Another of my favorite topics is the way providers are granted Operating Certificates (licenses to operate.) As a way of introduction: Several years ago there were so many Operating Certificates issued for a particular types of health clinics that no one in the Department of Health knew how many of these Medicaid mills actual existed. (Remember the part-time clinic project.)
But don’t worry folks no names will ever be mention; well except for that politician who had the nerve to claim in public session that Medicaid Providers are doing God’s Work. That gentleman’s name must be made known. ‘cause we all need to ask which deity he is talking about -- Mr. J. does this deity’s name begin with an S?

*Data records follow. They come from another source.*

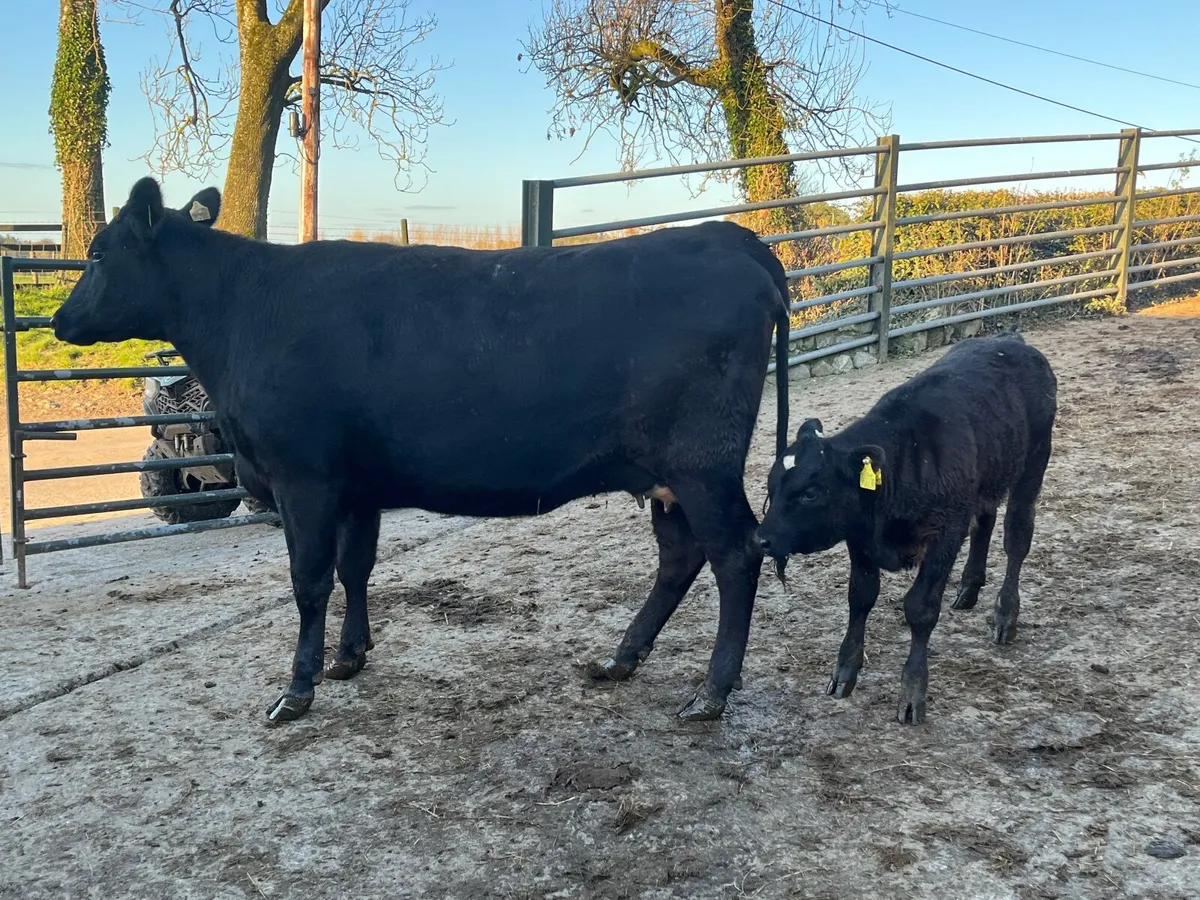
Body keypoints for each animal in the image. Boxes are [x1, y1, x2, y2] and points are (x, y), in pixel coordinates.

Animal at [51, 177, 792, 725]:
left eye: (98, 253)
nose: (59, 320)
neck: (242, 312)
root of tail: (730, 238)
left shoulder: (303, 478)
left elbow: (309, 580)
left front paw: (297, 690)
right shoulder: (357, 485)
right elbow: (355, 568)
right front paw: (350, 657)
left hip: (703, 466)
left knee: (734, 556)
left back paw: (711, 693)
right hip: (667, 476)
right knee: (681, 557)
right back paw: (622, 659)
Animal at [756, 331, 1057, 725]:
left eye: (810, 492)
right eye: (771, 485)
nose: (761, 539)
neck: (905, 461)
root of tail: (1010, 339)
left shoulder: (946, 533)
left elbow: (920, 609)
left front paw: (913, 692)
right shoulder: (861, 539)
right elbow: (860, 597)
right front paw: (845, 671)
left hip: (1032, 467)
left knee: (1017, 538)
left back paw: (1005, 615)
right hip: (988, 479)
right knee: (985, 523)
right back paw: (969, 588)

No names, but I assure you that what I will tell is factual and traceable either to some periodical or some internal audit investigative document, which can be gotten through the Freedom of Information Law (FOIL) before they are “sanitized”.

Why sing?
Because I’m just f---ng fed up, with the b-ll--it, a few getting fat while over 3 million kids in NYS go hungry every single day. … This is not America! This is more Baghdad than New York, but at least the Iraqis have an excuse, - they have been devastated by war. What’s our excuse? ...  the few gorging off the misery of the many.

* From Dante’s Hell
If I believed that my answer would be to someone who would return to the world, this flame would never quiver, but because, if I hear the truth, from this hole no one has ever returned alive then without fear of infamy I shall answer.





1 comment:

Unknown said...

Fraud is definitely a huge part of the problem, but when you have health care providers and unions making the decisions when it comes to reform, it is no surprise why fraud and abuse is not getting adressed.